Herein, we observe a dramatic decrease in the basicity upon oxidation to the diferric state from a diferrous μ-oxo. This trend can be explained by consideration of the Fe–O covalency, in which greater covalency results in decreased basicity of the bridging oxo. Increased covalency upon oxidation is supported by a combination of computational and magnetometry studies; specifically, increased Mayer bond orders (from 0.811 in diferrous 3 to 0.947 in diferric 6, Table S-6†), enhanced orbital overlap in the unrestricted corresponding orbitals in 6 compared to 3 (Tables S-8 and S-9†), and an increased exchange coupling constant upon oxidation to the diferric state (Table 1, Fig. S-24 and S-26†) are observed. Taking into account the previous comparison between 3 and 3a, the covalency of the Fe–O interactions are not governed solely by the geometry of the linkage, but rather are largely dictated by the electrophilicity of the iron sites within the Fe2(μ-O) unit. As such, the oxo moiety is more basic in 3a than 3 due to THF ligation diminishing the iron electrophilicity, and is more basic in 3 than 6 due to lower iron electrophilicity in the more reduced molecular oxidation state.

> [Data segment]:
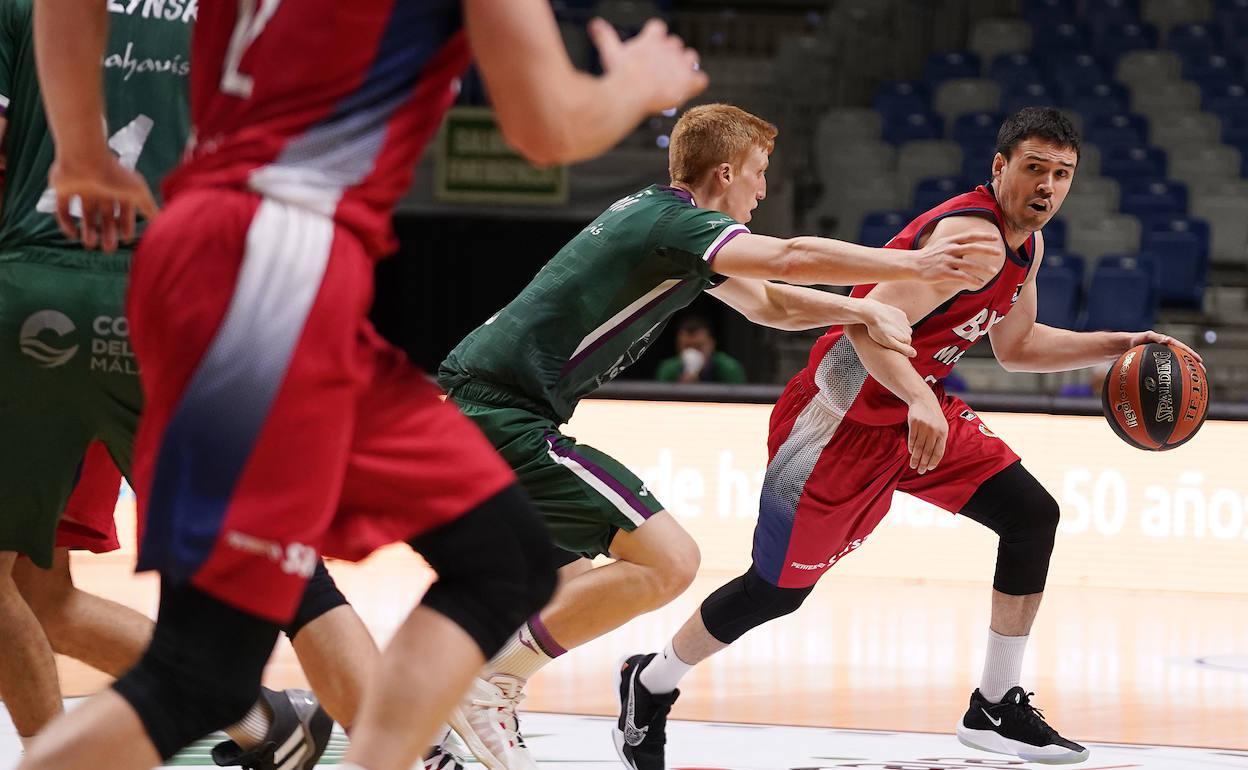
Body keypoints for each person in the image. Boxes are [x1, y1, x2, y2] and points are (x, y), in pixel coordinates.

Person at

> [Requirement]:
Using the passage on Fe–O covalency, answer the following:
(a) What Mayer bond orders are reported for diferrous 3 and diferric 6?
(b) What causes the oxo moiety to be more basic in 3a than in 3?
(c) How does the exchange coupling constant change upon oxidation to the diferric state?

> [Expected answer]:
(a) 0.811 for diferrous 3 and 0.947 for diferric 6.
(b) THF ligation diminishes the iron electrophilicity.
(c) It increases.